Sheila Bair was chair of the Federal Deposit Insurance Corporation (FDIC) from 2006 to 2011.

Thanks to a report in the Los Angeles Times last week by E. Scott Reckard, we now know that during that period, the FDIC was engaged in a practice of secret settlements with big banks.

One such settlement was with Deutsche Bank.

“The FDIC collected $54 million from Deutsche Bank in a settlement over unsound loans that contributed to a spectacular California bank failure,” the Times reported. “The deal might have made big headlines, given that the bad loans contributed to the largest payout in FDIC history, $13 billion. But the government cut a deal with the bank’s lawyers to keep it quiet: a ‘no press release’ clause that required the FDIC never to mention the deal “except in response to a specific inquiry.”

Bair is currently with the Systemic Risk Council of the Pew Charitable Trusts in Washington, D.C.

She’s been on tour touting her book — Bull by the Horns: Fighting to Save Main Street from Wall Street and Wall Street from Itself (Free Press, 2012).

In the book, she boasts that “transparency generally served us well in dealing with the media.”

“I tried to accommodate all requests for interviews, and under my direction our press office tried to respond openly and in detail to requests for information,” she writes. “The only exception was requests that would violate our rules involving confidentiality of the supervisory process or employees’ privacy. That had not been the culture when I  arrived at the agency. Indeed, the past leadership of our public affairs office had had a somewhat antagonistic attitude toward the press.”

Since leaving the FDIC, Bair has given many interviews, including a one hour sit down in January 2013 with Brian Lamb of C-Span.

Did the transparent chair of the FDIC know of these secret settlement deals with Deutsche Bank and the other big banks?

Did she approve of the policy?

We called up her office.

All of a sudden, Sheila Bair is not returning press calls.

Pew spokesperson Jeremy Ratner says that “unfortunately, Sheila is not able to comment.”

Why not?

Ratner won’t say.

The Times’ Reckard reported that “since the mortgage meltdown, the FDIC has opted to settle cases while helping banks avoid bad press, rather than trumpeting punitive actions as a deterrent to others.”

Reckard points out that “under the Federal Deposit Insurance Corp.
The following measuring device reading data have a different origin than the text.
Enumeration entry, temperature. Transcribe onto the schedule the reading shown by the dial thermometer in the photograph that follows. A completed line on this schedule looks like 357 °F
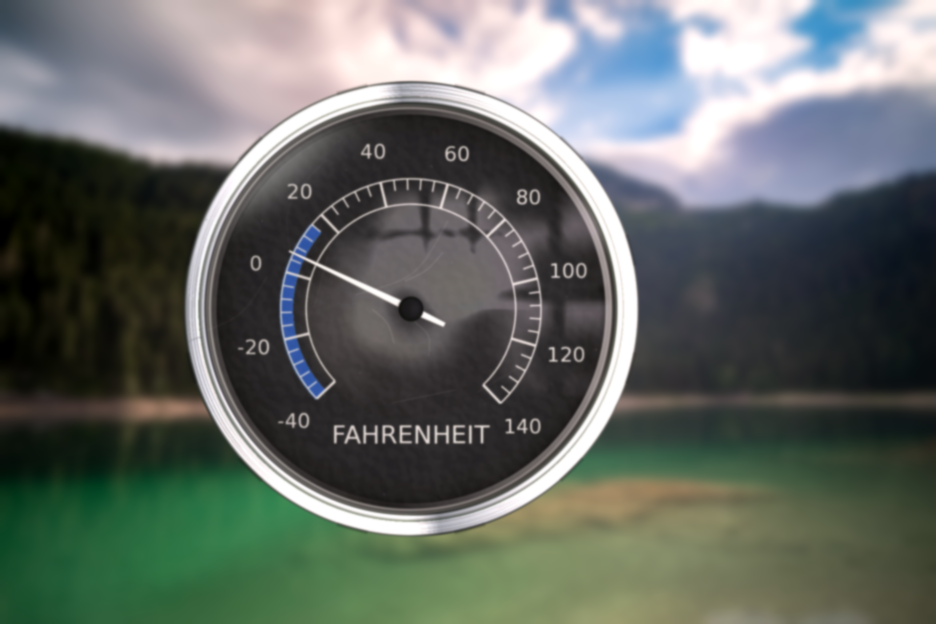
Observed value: 6 °F
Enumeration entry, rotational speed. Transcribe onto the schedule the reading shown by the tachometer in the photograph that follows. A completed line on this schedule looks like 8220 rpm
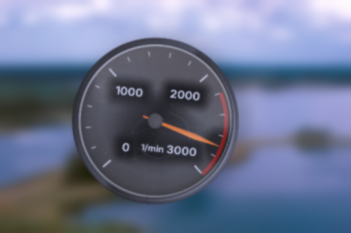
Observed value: 2700 rpm
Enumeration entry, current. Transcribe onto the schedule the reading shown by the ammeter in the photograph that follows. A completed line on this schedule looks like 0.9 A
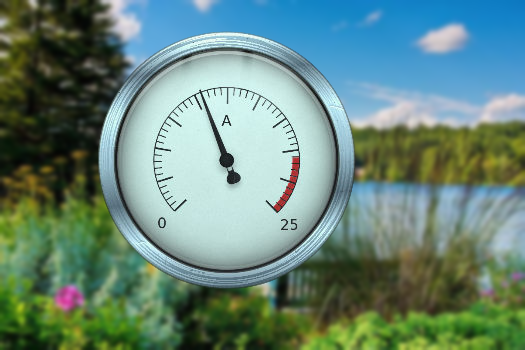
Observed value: 10.5 A
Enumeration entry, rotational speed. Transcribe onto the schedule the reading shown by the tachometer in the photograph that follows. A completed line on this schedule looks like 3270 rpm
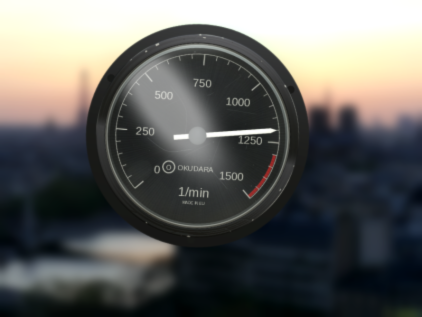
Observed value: 1200 rpm
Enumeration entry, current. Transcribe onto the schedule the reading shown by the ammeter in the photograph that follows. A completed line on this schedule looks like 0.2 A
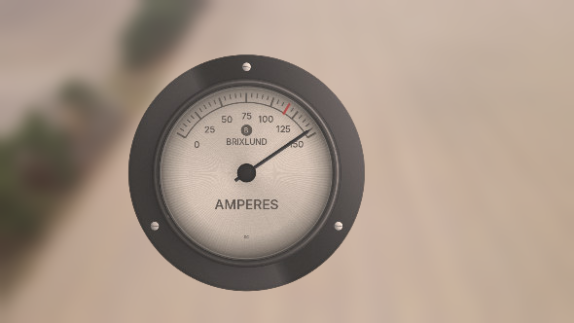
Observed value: 145 A
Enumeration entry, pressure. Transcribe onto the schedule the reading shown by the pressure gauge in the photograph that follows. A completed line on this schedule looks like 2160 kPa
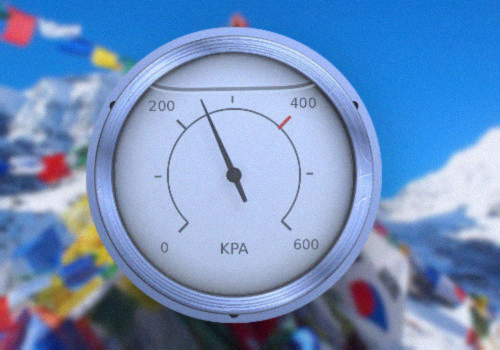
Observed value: 250 kPa
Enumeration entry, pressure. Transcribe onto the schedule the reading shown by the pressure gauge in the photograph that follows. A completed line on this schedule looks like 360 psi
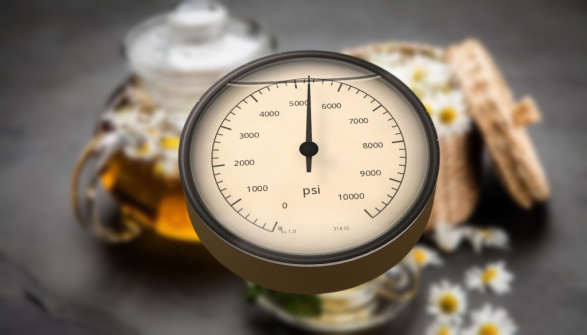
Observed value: 5300 psi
Improvement Act of 1991, passed in the aftermath of the savings and loan crisis of the 1980s, the settlements can’t be kept secret.”

The FDIC promised defendants — either in writing or orally — that the FDIC would not put out a press release announcing the settlement.
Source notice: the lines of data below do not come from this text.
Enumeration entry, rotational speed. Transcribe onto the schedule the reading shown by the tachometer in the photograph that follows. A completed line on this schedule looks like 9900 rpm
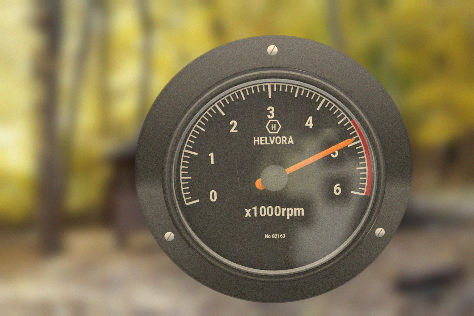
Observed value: 4900 rpm
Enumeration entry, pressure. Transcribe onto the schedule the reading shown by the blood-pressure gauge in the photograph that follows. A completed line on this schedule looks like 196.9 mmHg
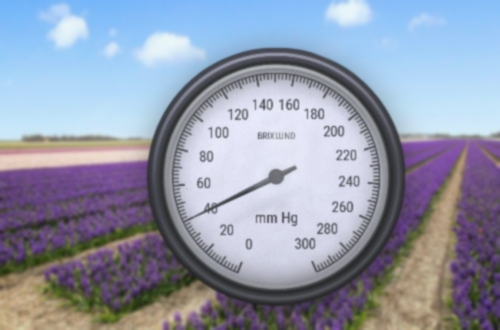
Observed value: 40 mmHg
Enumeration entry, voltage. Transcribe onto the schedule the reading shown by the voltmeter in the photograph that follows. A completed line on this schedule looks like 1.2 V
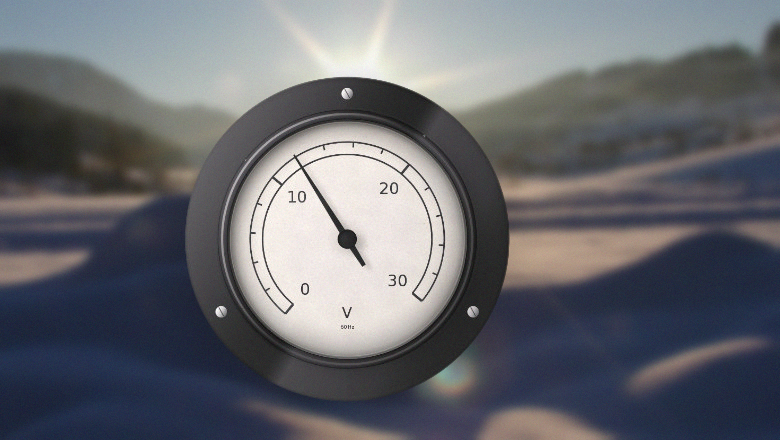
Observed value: 12 V
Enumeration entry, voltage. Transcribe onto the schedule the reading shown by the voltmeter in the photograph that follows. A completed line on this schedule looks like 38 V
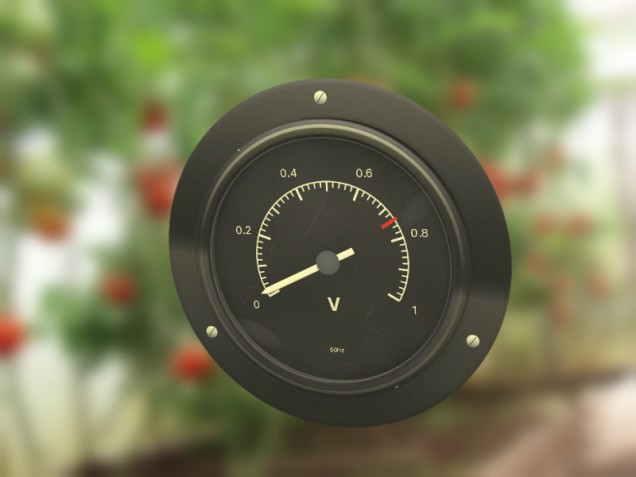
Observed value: 0.02 V
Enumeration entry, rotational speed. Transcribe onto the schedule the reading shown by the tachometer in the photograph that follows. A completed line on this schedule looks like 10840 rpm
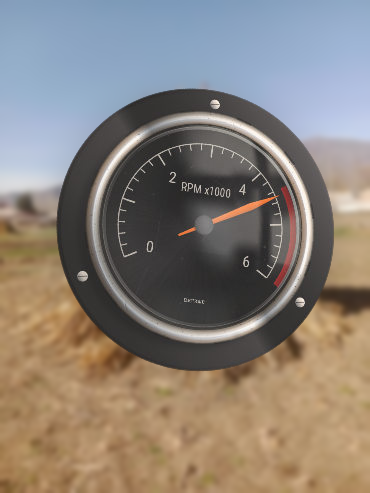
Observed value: 4500 rpm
Or in the words of one of the settlements: “FDIC will not issue a press release regarding the agreement or the settlement of the parties as to the litigation.”

But the agency apparently thought it was getting around the prohibition by telling defendants the FDIC would have to release the settlements if anyone asked for them.

No one asked until Reckard filed a Freedom of Information Act request.

“This policy of attempting to evade the statute with secret settlements, which are disgustingly weak, occurred under Sheila Bair’s leadership,” William Black of the University of Missouri-Kansas City told Corporate Crime Reporter. “It appears impossible that she would not have known and approved both the policy and the settlements.”

In a statement, FDIC spokesman David Barr said that “the FDIC has a long standing commitment to transparency in the conduct of its public responsibilities.”

“The FDIC is in the process of reviewing the over 300 professional liability settlements that the FDIC has reached with directors, officers, other professionals and insurance companies related to the failure of FDIC insured institutions since January 2007,” Barr said.

“While these settlements were available to the public upon request, the FDIC will now also make them available on its website. . . Going forward, any new professional liability settlements will be posted on a regular basis and integrated with the existing monthly reporting of authorized professional civil actions.”

“With respect to the use of so called ‘will not initiate press release clauses’ in settlements, the review indicates that they have been used very rarely,” Barr said.

“However, the FDIC agrees that there should be no constraint on the release of public information and as a matter of policy will no longer agree to such clauses in future settlements.”